● **УПРАЖНЕНИЕ**:
Выведите без изменений часть приведённого ниже отрывка о переходе команды миноносца «Жаркий» на «Кронштадт», начиная со слов «Наконецъ, наступила и» и продолжая до слов «висѣть въ пространствѣ.» включительно.

___ ВЫБРАННЫЙ ОТРЫВОК ___

Наконецъ, наступила и наша очередь, команды миноносца, покидавшей его послѣдней. Взявъ всѣ секретные документы, шифры, печати и иныя книги, я простился мысленно съ «Жаркимъ», на которомъ столько проплавалъ, и поплелся къ мостику. Высоко-высоко надо мной виднѣлась палуба «Кронштадта». Иногда набѣжавшая волна подкидывала насъ на полпути къ ней. Этимъ моментомъ надо было воспользоваться и ухватиться за штормъ-трапъ, послѣ чего миноносецъ опять летѣлъ внизъ, въ темную пучину, а человѣкъ оставался одинъ висѣть въ пространствѣ.

Потерявъ за послѣдніе дни много силъ, я осторожно поползъ вверхъ, придерживаясь одной рукой и стараясь не выронить свой цѣнный грузъ. Посмотрѣлъ вверхъ — конца нѣтъ пути, посмотрѣлъ внизъ — черная вода и на ней немилосердно выворачиваетъ маленькаго, скрывающагося въ волнахъ «Жаркаго». Стало жаль его, закружилась голова. Еще одно усиліе и осталось только перекинуться черезъ фальшбортъ «Кронштадта».

— Еще немного, тутъ свои, — раздался надо мной знакомый голосъ моего лицейскаго товарища Ш. и нѣсколько крѣпкихъ рукъ ухватились за меня.

Перегрузка кончилась благополучно. Но «Жаркаго» мы все-таки не покинули. Отвоевали на «Кронштадтѣ» длинный и хорошій тросъ и завели его на «Жаркаго». Совсѣмъ маленькій, онъ продолжаетъ одинъ, безъ команды прыгать на волнахъ, далеко за «Кронштадтомъ». Вся надежда теперь на Николая Угодника. Если оторвется — погибнетъ на вѣки. Непогода стала дѣйствительно стихать и волненіе улегаться. На высокой кормѣ «Кронштадта» мы ни на минуту не отрывали отъ «Жаркаго» своихъ глазъ. Слава Богу, онъ все идетъ, не отрывается.

***

«Кронштадтъ» представлялъ собой маленькій своеобразный городокъ, или еще скорѣе, муравейникъ. Вся верхняя палуба, особенно, когда погода исправилась, была полнымъ полна народомъ. За развѣшанными въ разныхъ направленіяхъ одѣялами, шинелями и полотенцами, за разставленными ящиками и сундуками, да и безъ нихъ, устроились отдѣльныя семьи или группы людей. Спали на чемъ попало, чаще всего на палубѣ. Чтобы куда-нибудь пройтись, или кого-нибудь разыскать, нужно было перейти черезъ безчисленное количество ногъ, преодолѣть немало препятствій и разспросить безконечное число лицъ. Во внутреннихъ помѣщеніяхъ, пожалуй, еще хуже. По трапамъ сновали праздные, выбитые изъ колеи люди, не могущіе найти себѣ ни покоя, ни мѣста. Всѣ громадныя мастерскія и трюмы сверху до низу были переполнены гнѣздящимися между самодѣльными перегородками людьми. Изъ какого-нибудь угла доносились звуки мелкой перебранки изъ-за чайника или захваченнаго лишняго квадратнаго дециметра палубы, казавшіеся, однако, въ этой обстановкѣ чрезвычайно существенными. Но большинство бѣженцевъ, которые были уже не новички въ подобныхъ обстоятельствахъ, дѣловито и умѣло устроившись, были вполнѣ довольны своей участью, спокойно и часто не безъ юмора переносили свое беззаботное положеніе.

___ ИСХОДНЫЕ СВЕДЕНИЯ ___

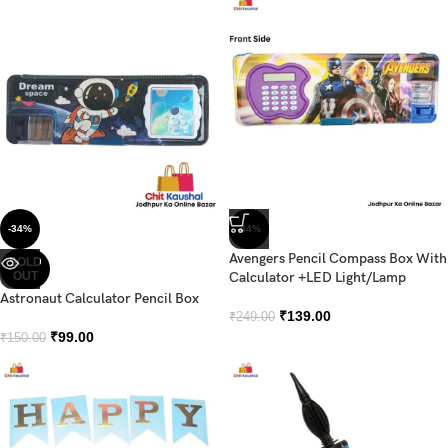
-34%
-44%
Avengers Pencil Compass Box With
SOLD
OUT
Calculator +LED Light/Lamp
Astronaut Calculator Pencil Box
₹
139.00
₹
249.00
₹
99.00
₹
150.00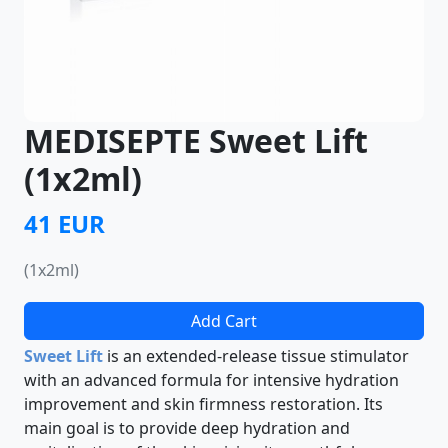
MEDISEPTE Sweet Lift
(1x2ml)
41 EUR
(1x2ml)
Add Cart
Sweet Lift
is an extended-release tissue stimulator
with an advanced formula for intensive hydration
improvement and skin firmness restoration. Its
main goal is to provide deep hydration and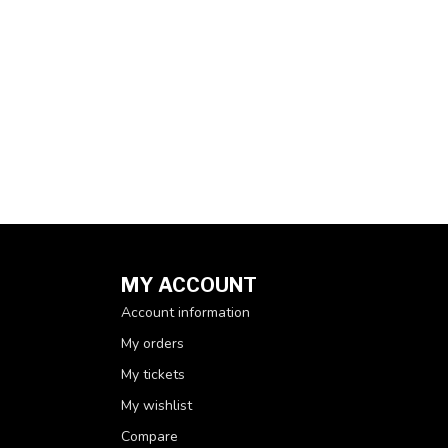
MY ACCOUNT
Account information
My orders
My tickets
My wishlist
Compare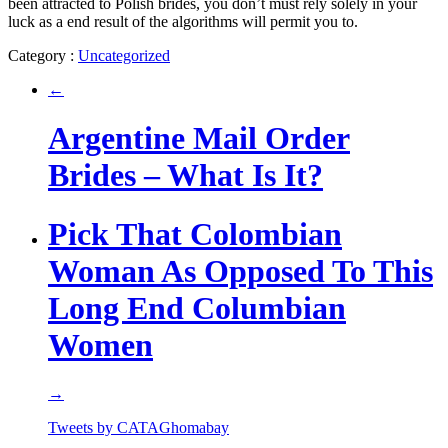
been attracted to Polish brides, you don’t must rely solely in your
luck as a end result of the algorithms will permit you to.
Category :
Uncategorized
←
Argentine Mail Order
Brides – What Is It?
Pick That Colombian
Woman As Opposed To This
Long End Columbian
Women
→
Tweets by CATAGhomabay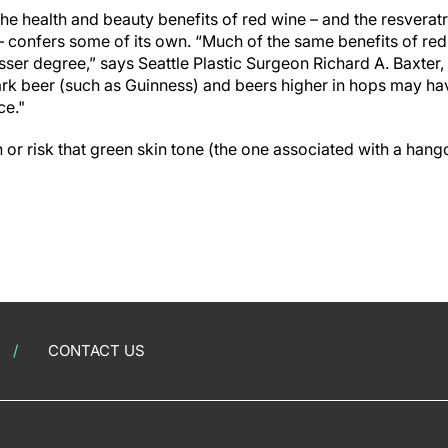
the health and beauty benefits of red wine – and the resveratro
– confers some of its own. “Much of the same benefits of red
esser degree,” says Seattle Plastic Surgeon Richard A. Baxter
ark beer (such as Guinness) and beers higher in hops may h
ce."
 or risk that green skin tone (the one associated with a hang
CONTACT US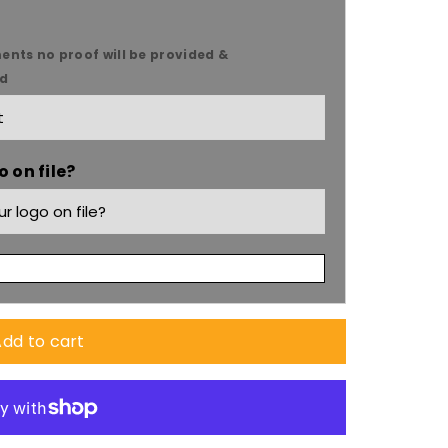
ents no proof will be provided &
ed
 on file?
dd to cart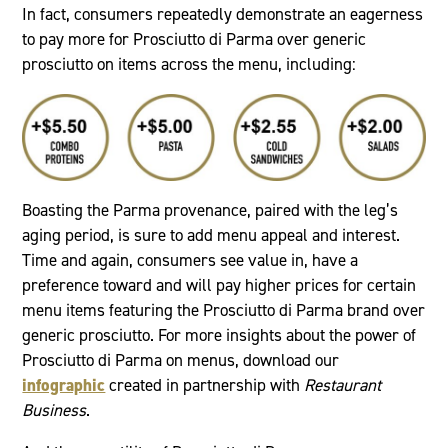
In fact, consumers repeatedly demonstrate an eagerness
to pay more for Prosciutto di Parma over generic
prosciutto on items across the menu, including:
Boasting the Parma provenance, paired with the leg’s
aging period, is sure to add menu appeal and interest.
Time and again, consumers see value in, have a
preference toward and will pay higher prices for certain
menu items featuring the Prosciutto di Parma brand over
generic prosciutto. For more insights about the power of
Prosciutto di Parma on menus, download our
infographic
created in partnership with
Restaurant
Business
.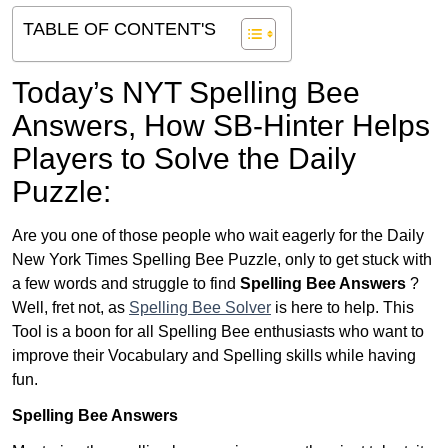
TABLE OF CONTENT'S
Today’s NYT Spelling Bee
Answers,
How SB-Hinter Helps
Players to Solve the Daily
Puzzle:
Are you one of those people who wait eagerly for the Daily
New York Times Spelling Bee Puzzle, only to get stuck with
a few words and struggle to find
Spelling Bee Answers
?
Well, fret not, as
Spelling Bee Solver
is here to help. This
Tool is a boon for all Spelling Bee enthusiasts who want to
improve their Vocabulary and Spelling skills while having
fun.
Spelling Bee Answers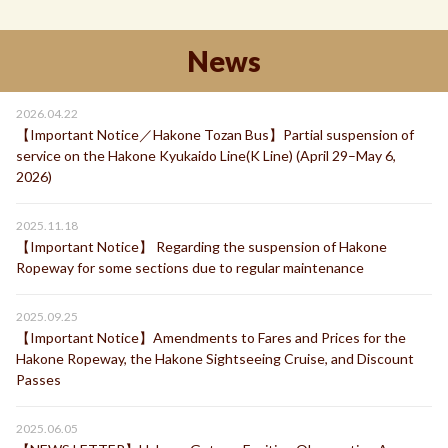
News
2026.04.22
【Important Notice／Hakone Tozan Bus】Partial suspension of
service on the Hakone Kyukaido Line(K Line) (April 29–May 6,
2026)
2025.11.18
【Important Notice】 Regarding the suspension of Hakone
Ropeway for some sections due to regular maintenance
2025.09.25
【Important Notice】Amendments to Fares and Prices for the
Hakone Ropeway, the Hakone Sightseeing Cruise, and Discount
Passes
2025.06.05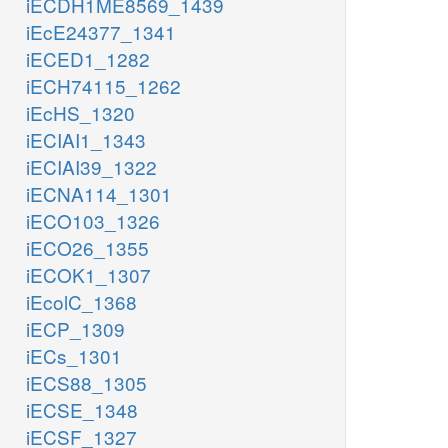
iECDH1ME8569_1439
iEcE24377_1341
iECED1_1282
iECH74115_1262
iEcHS_1320
iECIAI1_1343
iECIAI39_1322
iECNA114_1301
iECO103_1326
iECO26_1355
iECOK1_1307
iEcolC_1368
iECP_1309
iECs_1301
iECS88_1305
iECSE_1348
iECSF_1327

___

● **ВЫПОЛНЕННОЕ ЗАДАНИЕ**:
Наконецъ, наступила и наша очередь, команды миноносца, покидавшей его послѣдней. Взявъ всѣ секретные документы, шифры, печати и иныя книги, я простился мысленно съ «Жаркимъ», на которомъ столько проплавалъ, и поплелся къ мостику. Высоко-высоко надо мной виднѣлась палуба «Кронштадта». Иногда набѣжавшая волна подкидывала насъ на полпути къ ней. Этимъ моментомъ надо было воспользоваться и ухватиться за штормъ-трапъ, послѣ чего миноносецъ опять летѣлъ внизъ, въ темную пучину, а человѣкъ оставался одинъ висѣть въ пространствѣ.